EXCERTO SELECIONADO:
= = = = = = =

Tenho para mim que a defesa do SNS pode ser exequível em modalidades em que funcione um sistema convencionado em que o sistema público delega em certas condições (melhor dizendo contratualiza) a prestação de cuidados de saúde pelo setor privado organizado em hospitais ou em regime de consultórios privados. Admito um sistema convencionado que possa evoluir sem estimular a drenagem pecaminosa dos recursos formados no sistema público para o sistema privado e que não deve ser entendido como réplicas plenas dos hospitais públicos ou da diversidade de serviços que eles prestam em termos de cuidados de saúde.

Mas há um domínio em que a política pública de saúde pode dificilmente controlar. Trata-se do efeito que o crescimento dos seguros de saúde e o que eles já representam em termos de peso no volume de receitas dos operadores privados de saúde. A única réplica possível é a da qualidade e organização da oferta pública, reduzindo a incerteza que está na base da subscrição de seguros de saúde. A ADSE ajuda mas por si só não será capaz de justificar crescimento tão pronunciado.

Um outro tema que mereceria ter tido um debate político mais amplo respeita ao aliviamento do peso fiscal no rendimento dos jovens que constituem família. Ainda há dias me referia aqui ao cutelo que paira sobre a sociedade portuguesa decorrente do gap salarial face às economias mais desenvolvidas da União. Seria interessante que o sinal do incentivo fiscal aos jovens casais que ocupam inicialmente um posto de trabalho pudesse ser secundado por uma política mais abrangente em que as políticas de habitação pudessem ocupar também um lugar de destaque. De qualquer modo, a intensidade do debate que este tema suscitou tem uma ínfima expressão quando confrontado com o gerado em torno do reforço do investimento na saúde.

= = = = = = =

SOBRE O EXERCÍCIO:
Com base no excerto sobre o SNS, responda a cada pergunta numa frase curta.
(a) No sistema convencionado descrito, o que é que o sistema público contratualiza com o setor privado?
(b) Qual é apontada como a única réplica possível ao crescimento dos seguros de saúde?
(c) Que tema gerou um debate mais intenso do que o do alívio fiscal aos jovens que constituem família?

DADOS BRUTOS:
= = = = = = =

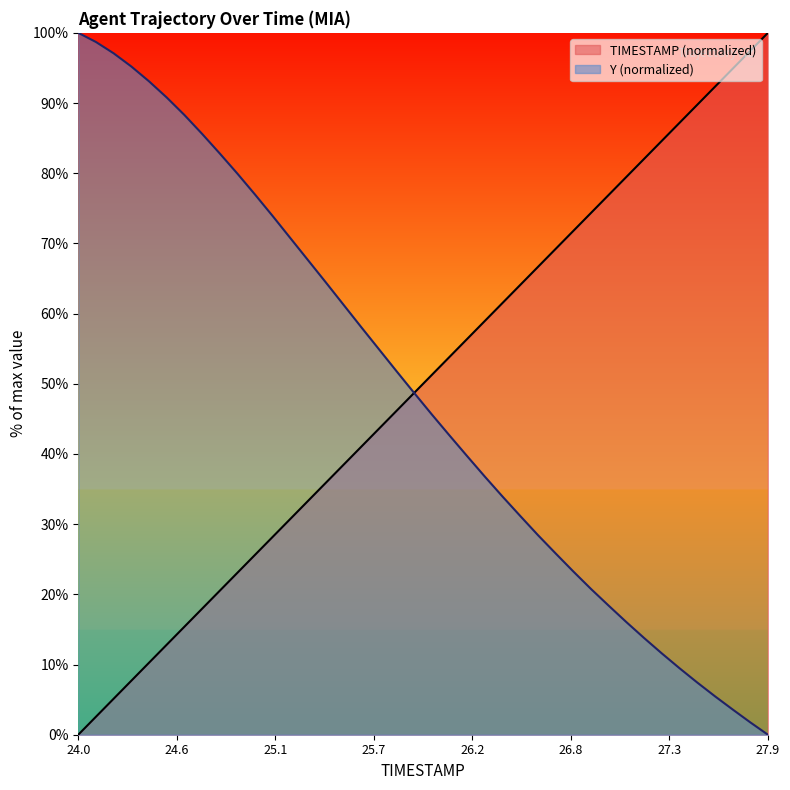

Which series has the largest total across all categories?

TIMESTAMP (normalized)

= = = = = = =

RESPOSTA DO EXERCÍCIO:
(a) Contratualiza a prestação de cuidados de saúde.
(b) A qualidade e a organização da oferta pública.
(c) O reforço do investimento na saúde.